Asked what civil society organizations could do to pressure governments to increase development spending and reduce military budgets, Mr. Stedman said there already had been some successes in that regard, including the recent
commitment of the G-8 leaders to raise aid levels to Africa. That would not have happened without civil society pressure.
Also responding, Ms. Williams said it was necessary to change the global mindset about what real security was. It was not just a matter of reducing poverty as charity because it “felt good”. It was easy to help the poor, but difficult to understand the conditions that put them there in the first place. It was necessary to reshape how people thought about security; it was not reducing poverty while increasing militarization.
Responding to a question on the definition of terrorism, Mr. van Tongeren said that, while the topic had been discussed in some meetings, in most regions terrorism was a non-issue. And, while some had mentioned how large sums of money were being spent in the war on terror, the discussion among civil society organizations had not focused on defining terrorism.

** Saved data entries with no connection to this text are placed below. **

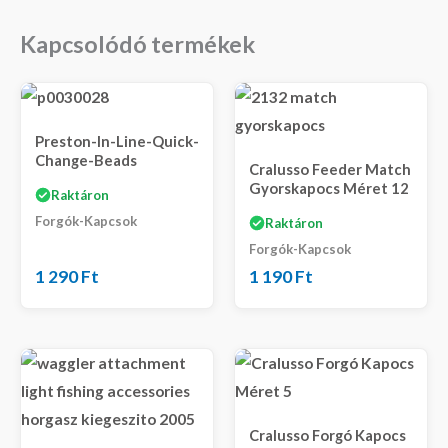
Kapcsolódó termékek
Preston-In-Line-Quick-
Change-Beads
Cralusso Feeder Match
Gyorskapocs Méret 12
Raktáron
Forgók-Kapcsok
Raktáron
Forgók-Kapcsok
1 290
Ft
1 190
Ft
Cralusso Forgó Kapocs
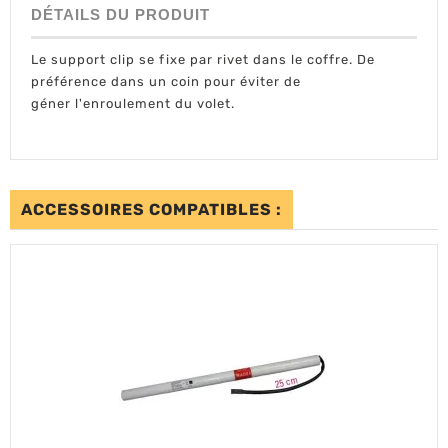
DÉTAILS DU PRODUIT
Le support clip se fixe par rivet dans le coffre. De
préférence dans un coin pour éviter de
géner l'enroulement du volet.
ACCESSOIRES COMPATIBLES :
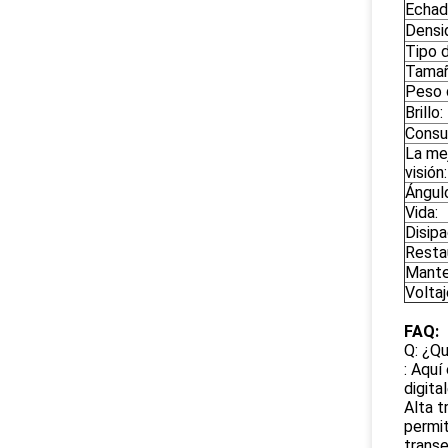
Echada
Densid
Tipo 
Tamañ
Peso 
Brillo:
Consu
La mej
visión:
Ángulo
Vida:
Disipa
Resta
Mante
Voltaj
FAQ:
Q: ¿Qu
: Aquí
digita
Alta t
permi
transe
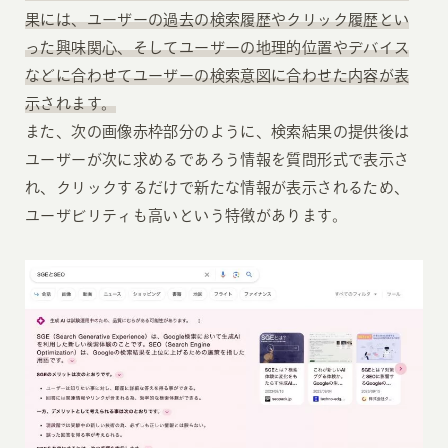
果には、ユーザーの過去の検索履歴やクリック履歴とい
った興味関心、そしてユーザーの地理的位置やデバイス
などに合わせてユーザーの検索意図に合わせた内容が表
示されます。
また、次の画像赤枠部分のように、検索結果の提供後は
ユーザーが次に求めるであろう情報を質問形式で表示さ
れ、クリックするだけで新たな情報が表示されるため、
ユーザビリティも高いという特徴があります。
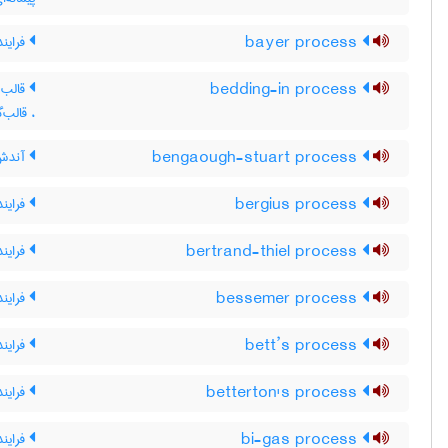
bayer process
فرایند 
bedding-in process
قالب گ
، قالب‌
bengaough-stuart process
آندش 
bergius process
فراین
bertrand-thiel process
فرایند
bessemer process
فرایند
bett’s process
فراین
betterton's process
فرایند
bi-gas process
فرایند 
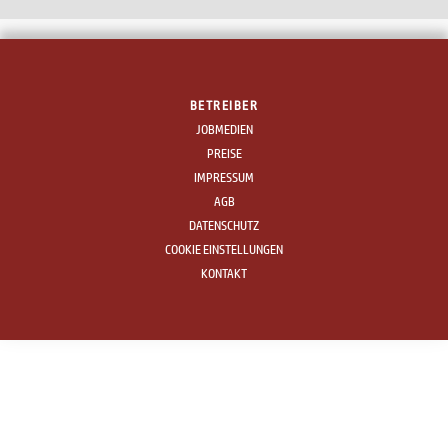
BETREIBER
JOBMEDIEN
PREISE
IMPRESSUM
AGB
DATENSCHUTZ
COOKIE EINSTELLUNGEN
KONTAKT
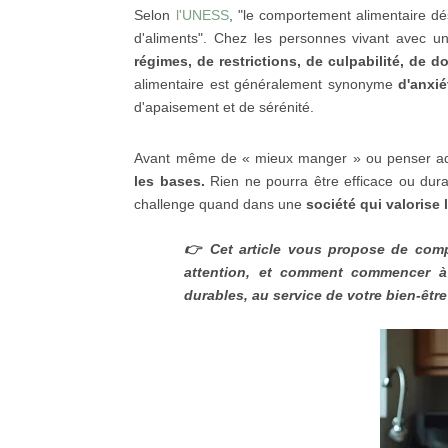
Selon
l'UNESS
, "l
e comportement alimentaire dés
d'aliments".
Chez les personnes vivant avec u
régimes, de restrictions, de culpabilité, de 
alimentaire est généralement synonyme
d'anxié
d'apaisement et de sérénité.
Avant même de « mieux manger » ou penser adopt
les bases.
Rien ne pourra être efficace ou dura
challenge quand dans une
société qui valorise
👉 Cet article vous propose de comp
attention, et comment commencer à 
durables, au service de votre bien-être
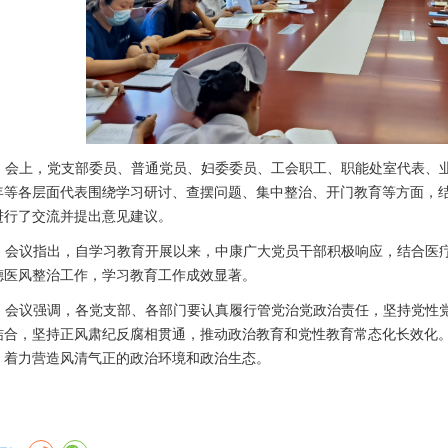
会上，党支部委员、普通党员、妇委委员、工会职工、职能处室代表、
年等各层面代表围绕学习研讨、查摆问题、集中整治、开门教育等方面，
进行了交流并提出意见建议。
会议指出，自学习教育开展以来，中康广大党员干部积极响应，结合医
德医风整治工作，学习教育工作成效显著。
会议强调，各党支部、各部门要认真履行管党治党政治责任，坚持党性
结合，坚持正风肃纪反腐相贯通，推动政治教育和党性教育常态化长效化
，着力营造风清气正的政治环境和政治生态。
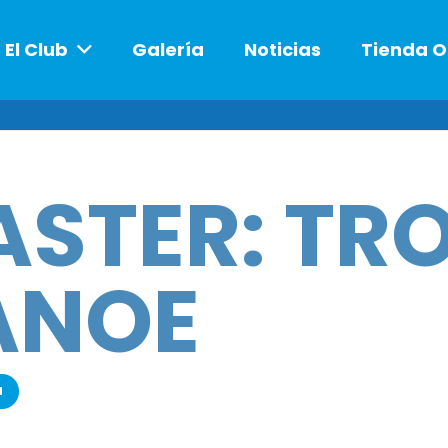
El Club
Galería
Noticias
Tienda O
STER: TR
ANOE
a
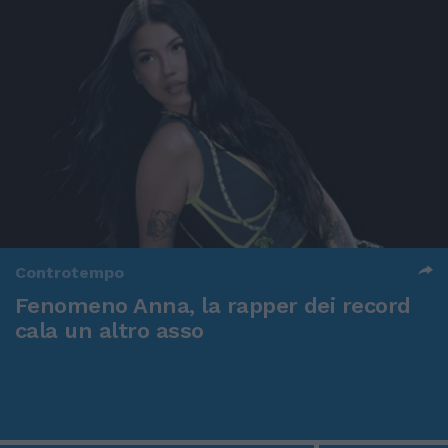
Controtempo
Fenomeno Anna, la rapper dei record
cala un altro asso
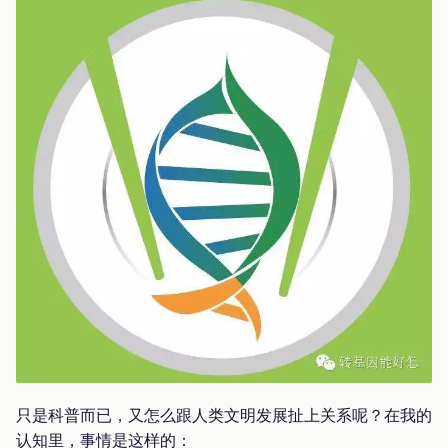
只是科普而已，又怎么跟人类文明发展扯上关系呢？在我的
认知里，事情是这样的：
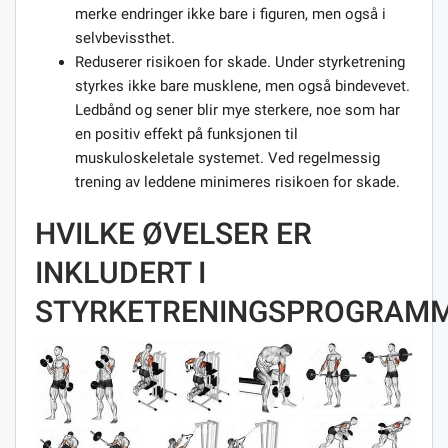
merke endringer ikke bare i figuren, men også i
selvbevissthet.
Reduserer risikoen for skade. Under styrketrening
styrkes ikke bare musklene, men også bindevevet.
Ledbånd og sener blir mye sterkere, noe som har
en positiv effekt på funksjonen til
muskuloskeletale systemet. Ved regelmessig
trening av leddene minimeres risikoen for skade.
HVILKE ØVELSER ER
INKLUDERT I
STYRKETRENINGSPROGRAM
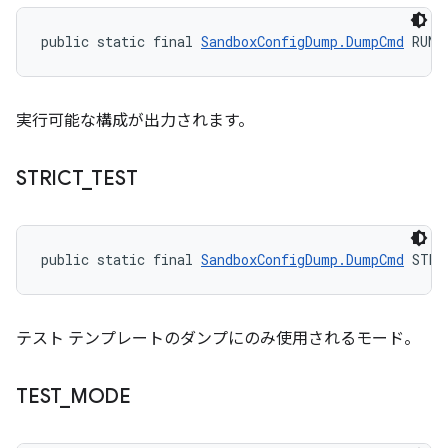
public static final 
SandboxConfigDump.DumpCmd
 RUN_
実行可能な構成が出力されます。
STRICT
_
TEST
public static final 
SandboxConfigDump.DumpCmd
 STRI
テスト テンプレートのダンプにのみ使用されるモード。
TEST
_
MODE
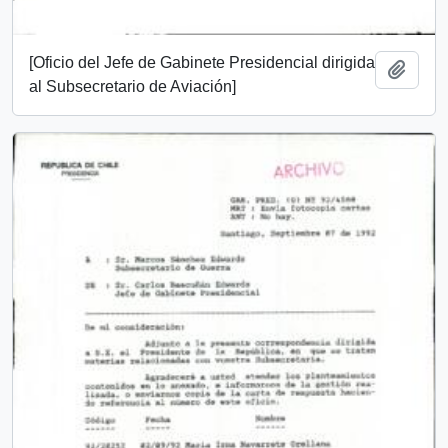
[Oficio del Jefe de Gabinete Presidencial dirigida
Añadi
al Subsecretario de Aviación]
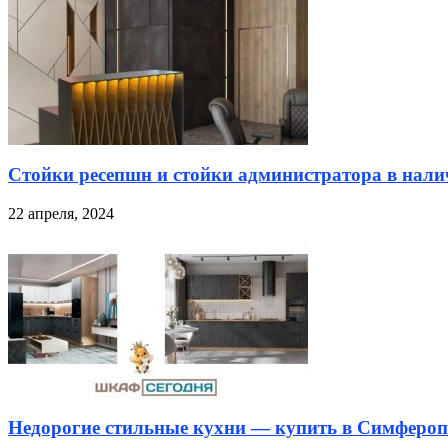
Стойки ресепшн и стойки администратора в налич
22 апреля, 2024
Недорогие стильные кухни — купить в Симфероп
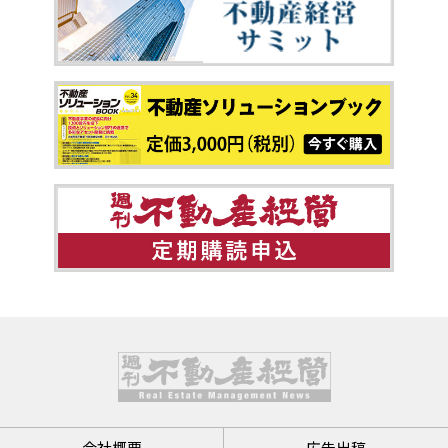
会社概要
広告出稿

Mr. Stedman said that both the report of the High-Level Panel and “In Larger Freedom” talked about a new concept of collective security, which identified and demanded an equitable response to all the major compelling threats to security, so that, at the end of the day, the international response to HIV/AIDS, for example, would be as robust as the international response to terrorism. In preparing its report, the High-Level Panel had travelled to every continent and heard the willingness of people to acknowledge that it was a threat to security, but also a real dissatisfaction with the overall strategy called the “war on terrorism”. They had asked the Secretary-General to put forward a compelling alternative strategy to the war on terrorism, and he had done that in March. But, he also felt that civil society could do more in terms of dissuading groups from using terrorism as a tactic. He had drawn a comparison to the treaty on landmines, in which civil society had been effective in creating a universal moral disgust with weapons that killed civilians. The proposed definition made clear that an intentional targeting of civilians was terrorism.
Since governments saw civil society as amorphous groups with separate, contradictory agendas, how would they be impacted without united civil society leadership? a correspondent asked.
Mr. Stedman said the world was a place of diversity and civil society and non-governmental organizations would never elect a common focal point on one issue. There would never be a world of hierarchical civil society organizations.
Civil society organizations, just like governments and international organizations, were a chaotic bunch, Ms. Williams added. That was why they could find allies among them.
Ms. Mpaayei added that, at the end of day, it was human beings building bridges to make the world a better place. While they worked in different contexts, people were affected by the same issues. Civil society organizations and governments needed to find the space where they met as human beings.